Department of Electrical Engineering, National Central University, Jhongli, Taiwan.
Biomed Eng Online. 2010 Jun 17;9:25. doi: 10.1186/1475-925X-9-25.
Brain oscillatory activities are stochastic and non-linearly dynamic, due to their non-phase-locked nature and inter-trial variability. Non-phase-locked rhythmic signals can vary from trial-to-trial dependent upon variations in a subject's performance and state, which may be linked to fluctuations in expectation, attention, arousal, and task strategy. Therefore, a method that permits the extraction of the oscillatory signal on a single-trial basis is important for the study of subtle brain dynamics, which can be used as probes to study neurophysiology in normal brain and pathophysiology in the diseased.
This paper presents an empirical mode decomposition (EMD)-based spatiotemporal approach to extract neural oscillatory activities from multi-channel electroencephalograph (EEG) data. The efficacy of this approach manifests in extracting single-trial post-movement beta activities when performing a right index-finger lifting task. In each single trial, an EEG epoch recorded at the channel of interest (CI) was first separated into a number of intrinsic mode functions (IMFs). Sensorimotor-related oscillatory activities were reconstructed from sensorimotor-related IMFs chosen by a spatial map matching process. Post-movement beta activities were acquired by band-pass filtering the sensorimotor-related oscillatory activities within a trial-specific beta band. Signal envelopes of post-movement beta activities were detected using amplitude modulation (AM) method to obtain post-movement beta event-related synchronization (PM-bERS). The maximum amplitude in the PM-bERS within the post-movement period was subtracted by the mean amplitude of the reference period to find the single-trial beta rebound (BR).

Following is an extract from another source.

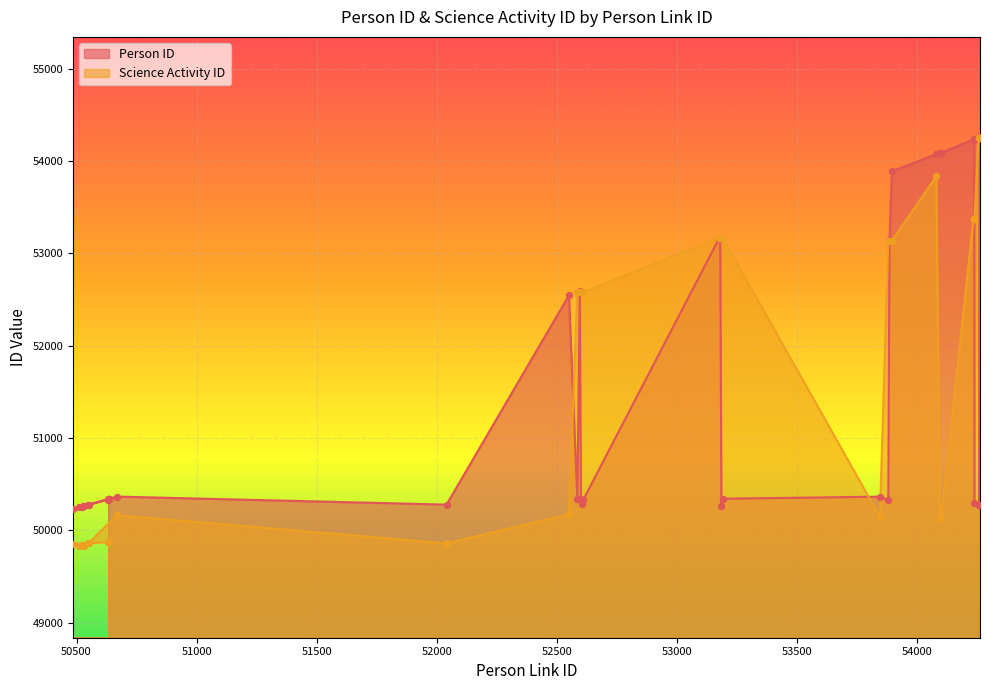

Is the value of Science Activity ID at 53181 greater than the value of Person ID at 52611?

Yes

The results showed single-trial BRs computed by the current method were significantly higher than those obtained from conventional average method (P < 0.01; matched-pair Wilcoxon test). The proposed method provides high signal-to-noise ratio (SNR) through an EMD-based decomposition and reconstruction process, which enables event-related oscillatory activities to be examined on a single-trial basis.

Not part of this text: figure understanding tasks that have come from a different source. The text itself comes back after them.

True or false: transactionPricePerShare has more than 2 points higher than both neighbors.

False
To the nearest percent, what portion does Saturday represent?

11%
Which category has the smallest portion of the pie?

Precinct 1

The EMD-based method is effective for artefact removal and extracting reliable neural features of non-phase-locked oscillatory activities in multi-channel EEG data. The high extraction rate of the proposed method enables the trial-by-trial variability of oscillatory activities can be examined, which provide a possibility for future profound study of subtle brain dynamics.
由于其非锁相性质和试验间可变性,脑振荡活动是随机的和非线性动态的。非锁相节律信号可以根据受试者的表现和状态的变化而在试验之间发生变化,这可能与期望、注意力、觉醒和任务策略的波动有关。因此,一种能够在单次试验基础上提取振荡信号的方法对于研究微妙的大脑动力学非常重要,这种方法可以作为探针来研究正常大脑的神经生理学和疾病中的病理生理学。

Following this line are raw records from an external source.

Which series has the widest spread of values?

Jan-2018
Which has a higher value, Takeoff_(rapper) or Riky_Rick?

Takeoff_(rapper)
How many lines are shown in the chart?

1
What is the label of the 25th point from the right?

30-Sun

本文提出了一种基于经验模态分解(EMD)的时空方法,从多通道脑电图(EEG)数据中提取神经振荡活动。该方法的有效性体现在从执行右食指提升任务时提取单个试验后的β活动中。在每个单次试验中,首先将感兴趣通道(CI)记录的 EEG 时程分为若干固有模态函数(IMF)。通过空间图谱匹配过程选择与感觉运动相关的 IMF 来重建与感觉运动相关的振荡活动。通过在特定于试验的β频带内对感觉运动相关的振荡活动进行带通滤波来获取运动后β活动。使用幅度调制(AM)方法检测运动后β活动的信号包络,以获得运动后β事件相关同步(PM-bERS)。通过减去参考期的平均幅度来找到单个试验β反弹(BR),从运动后期内的 PM-bERS 中检测到最大幅度。
结果表明,当前方法计算的单个试验 BR 明显高于传统平均方法(P < 0.01;配对 Wilcoxon 检验)。该方法通过基于 EMD 的分解和重建过程提供了高信噪比(SNR),从而能够在单个试验的基础上检查事件相关的振荡活动。
基于 EMD 的方法可有效去除伪影并提取多通道 EEG 数据中非锁相振荡活动的可靠神经特征。该方法的高提取率使我们能够检查振荡活动的试验间可变性,这为未来深入研究微妙的大脑动力学提供了可能性。